Ainsi, le prix de la tonne de blé livrée au port d’exportation se cale grosso-modo sur le cours affiché du marché à terme, lequel est déterminé dans les salles de marché en un flux incessant de vente et d’achat. Le prix du lait de vache est fixé par la laiterie collectrice en fonction de la valorisation qu’elle en fait ou estime pouvoir en faire. Le prix de référence nationale pour le kilo de carcasse de porc est fixé deux fois par semaine au marché au cadran de Plérin (Côtes-d’Armor). Il fonctionne selon le principe des enchères descendantes. Un lot de cochons présenté par un éleveur se voit attribuer un prix de départ qui s’affiche au cadran lumineux. Le préposé aux enchères le fait baisser jusqu’à ce qu’un acheteur appuie sur la touche « achat » de son pupitre. L’éleveur garde alors la liberté de refuser ce prix s’il le juge trop bas. Mais il devra alors continuer de nourrir ses cochons bien qu’ils soient prêts à la vente.

Poussés à la faillite

Voilà pourquoi la crise agricole est très sérieuse. Dans les prochains mois, elle va déboucher sur des dépôts de bilans et sur une perte du potentiel de production en France avec des porcheries et des stabulations de bovins laissées à l’abandon. Le malheur des uns pouvant faire le bonheur momentané de quelques autres, des gros éleveurs avaleront des plus petits. Ils seront peut-être encouragés à le faire par les banques et les coopératives, au nom de la rationalisation et des économies d’échelle.

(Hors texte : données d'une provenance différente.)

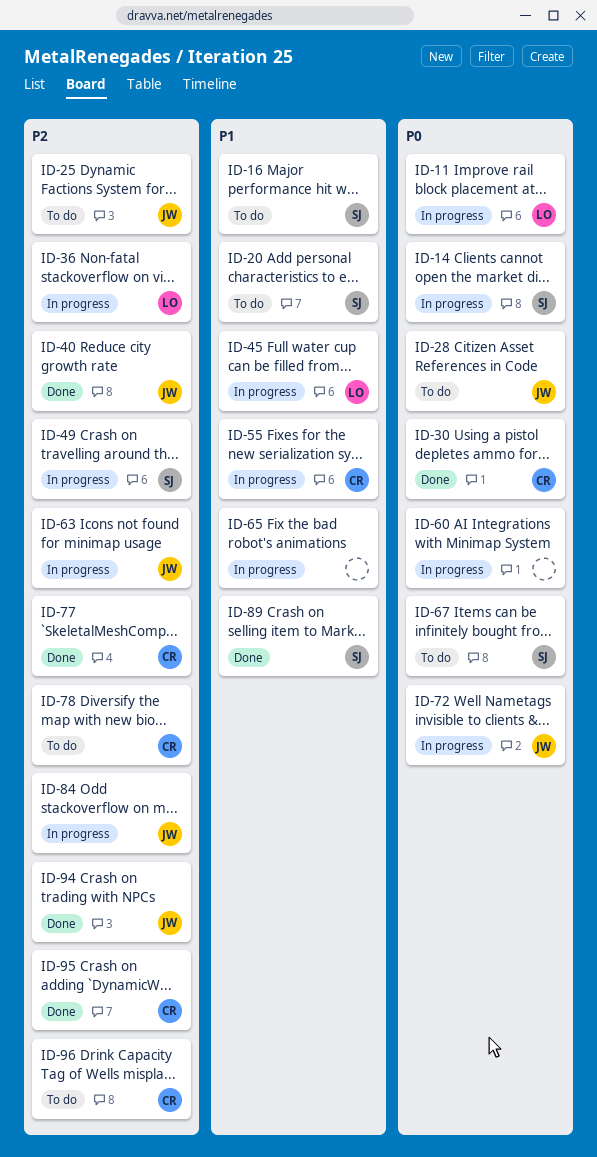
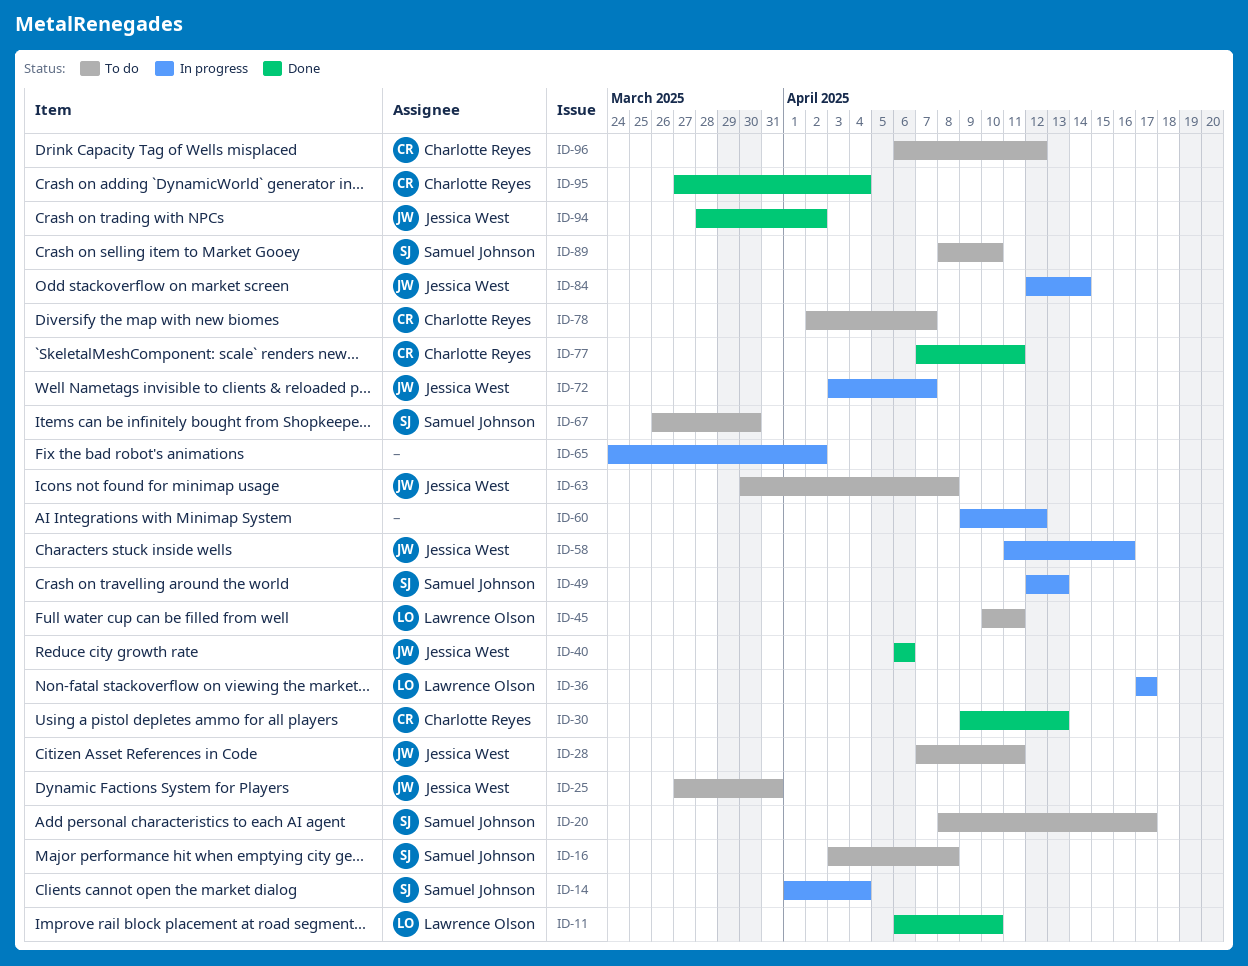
ID-11, status: In progress -> Done
ID-45, status: In progress -> To do
ID-55: present -> none
ID-58: none -> present
ID-63, status: In progress -> To do
ID-89, status: Done -> To do

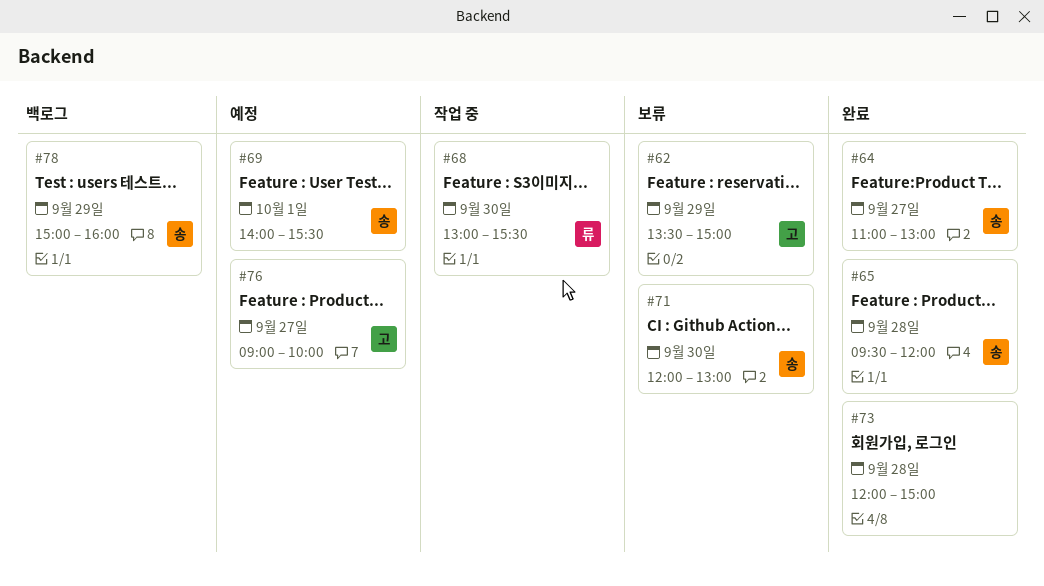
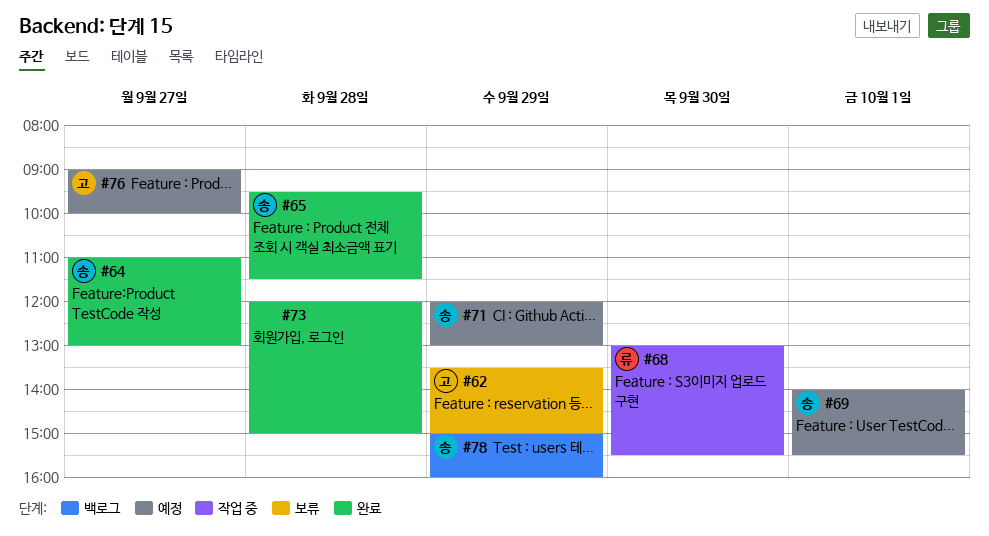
#65, ends: 12:00 -> 11:30
#71, status: 보류 -> 예정
#71, day: Sep 30 -> Sep 29

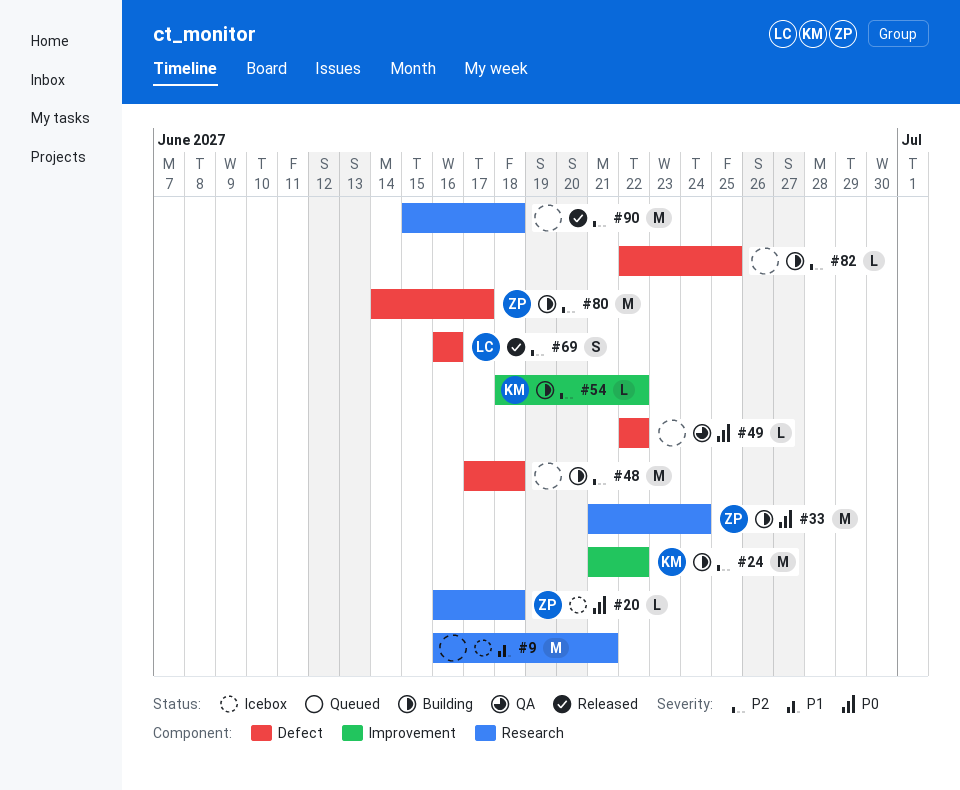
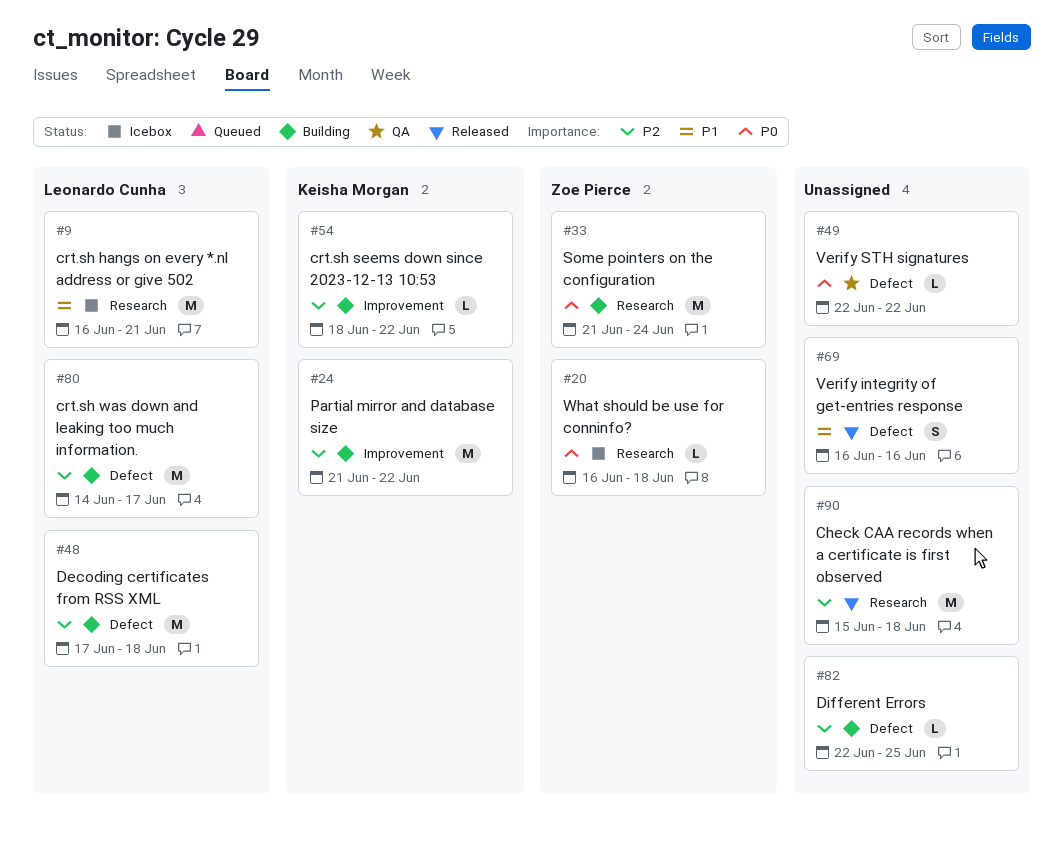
#9, owner: none -> Leonardo Cunha
#48, owner: none -> Leonardo Cunha
#69, owner: Leonardo Cunha -> none
#69, priority: P2 -> P1
#80, owner: Zoe Pierce -> Leonardo Cunha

Mais ces concentrations créent plus de problèmes qu’elles n’apportent de solutions. Dans les Côtes-d’Armor, une étude commune de la Chambre d’Agriculture et du CERFrance départemental (réseau d’expertise comptable) montre que le revenu par vache n’augmente pas dans les grands élevages laitiers alors que l’autonomie fourragère diminue. Comme le montre la production porcine depuis cinquante ans, s’entêter à vouloir résoudre la crise par de nouveaux agrandissements des élevages prépare chaque fois de nouvelles crises avec des cycles successifs de gaspillages matériels et de souffrances humaines pour des éleveurs ruinés sans avoir démérité dans le travail pour tenter de s’en sortir.